Capturing Home Videos
Saturday, June 13, 2009 23:56My family has a lot of home movies on 8 mm tapes from back when my sister and I were kids. My dad has talked about getting them taken off the old 8mm medium so that we could watch them as a family, however, he has never gotten around to having someone do that. Since I had access to some equipment I was able to start transferring some of those tapes onto a hard-drive.
It is not a very fast process, for a couple of reasons:
- play each tape for the full duration of recordable content
- have to manually start and stop the process (the slower you are at stopping the more excess storage you use)

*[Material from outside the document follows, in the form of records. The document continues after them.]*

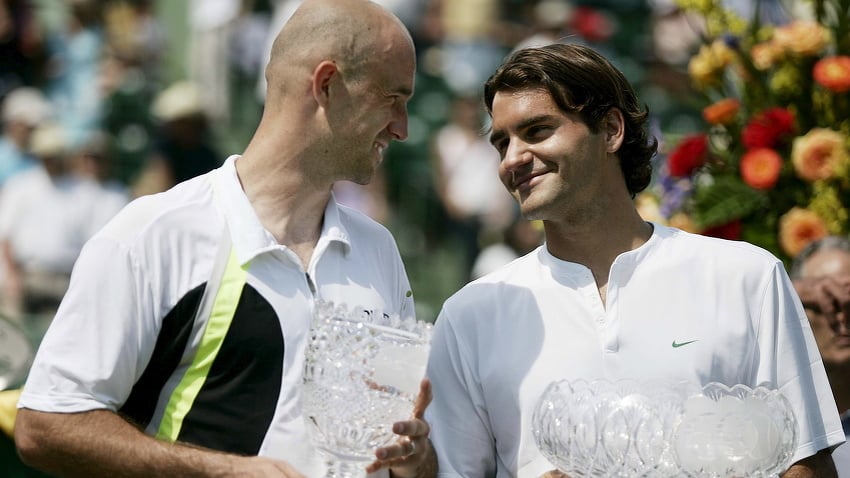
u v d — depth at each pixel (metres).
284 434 9.49
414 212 28.86
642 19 31.48
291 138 9.83
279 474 8.98
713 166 14.40
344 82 9.73
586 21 30.88
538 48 10.09
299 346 9.62
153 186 26.69
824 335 11.69
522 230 26.58
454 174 28.09
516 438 9.95
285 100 9.86
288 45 9.87
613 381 9.46
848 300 11.59
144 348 9.51
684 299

- have to also be present to swap tapes
The encoder I am using translates them into WMV files. Now that I am gathering all this extra data that is very important to me, just the the loads of pictures I have, I am beginning to wonder how I am going to store all of it. I currently have two external hard-drives which may have enough capacity left, however, then where will I store stuff later? that leads me to believe that I am going to have to buy some more storage.
The options I have come up with are to get another external hard-drive (or hard-drive and external case seperately) , however, that doesn’t allow for any redundancy, so I was thinking I should get something that I could set-up in a RAID 1 configuration. I have been checking out network attached storage (NAS) systems, mainly the D-Link DNS-323, along with external hard-drives that contain two hard-drives in the same unit with mirroring. For my purposes right now, that might be all I need, however, the increased functionality of a NAS set-up may be nice.
I am currently running the D-Link DIR-615 router with just wireless G (since my laptop doesn’t support N) at my apartment in Thunder Bay and a Linksys WRT54G at home. Being a student funds are not exactly at my ready, however, I am not a big spender and have saved up a bit of money. I still have some time to think about it and see how all of it will fit together.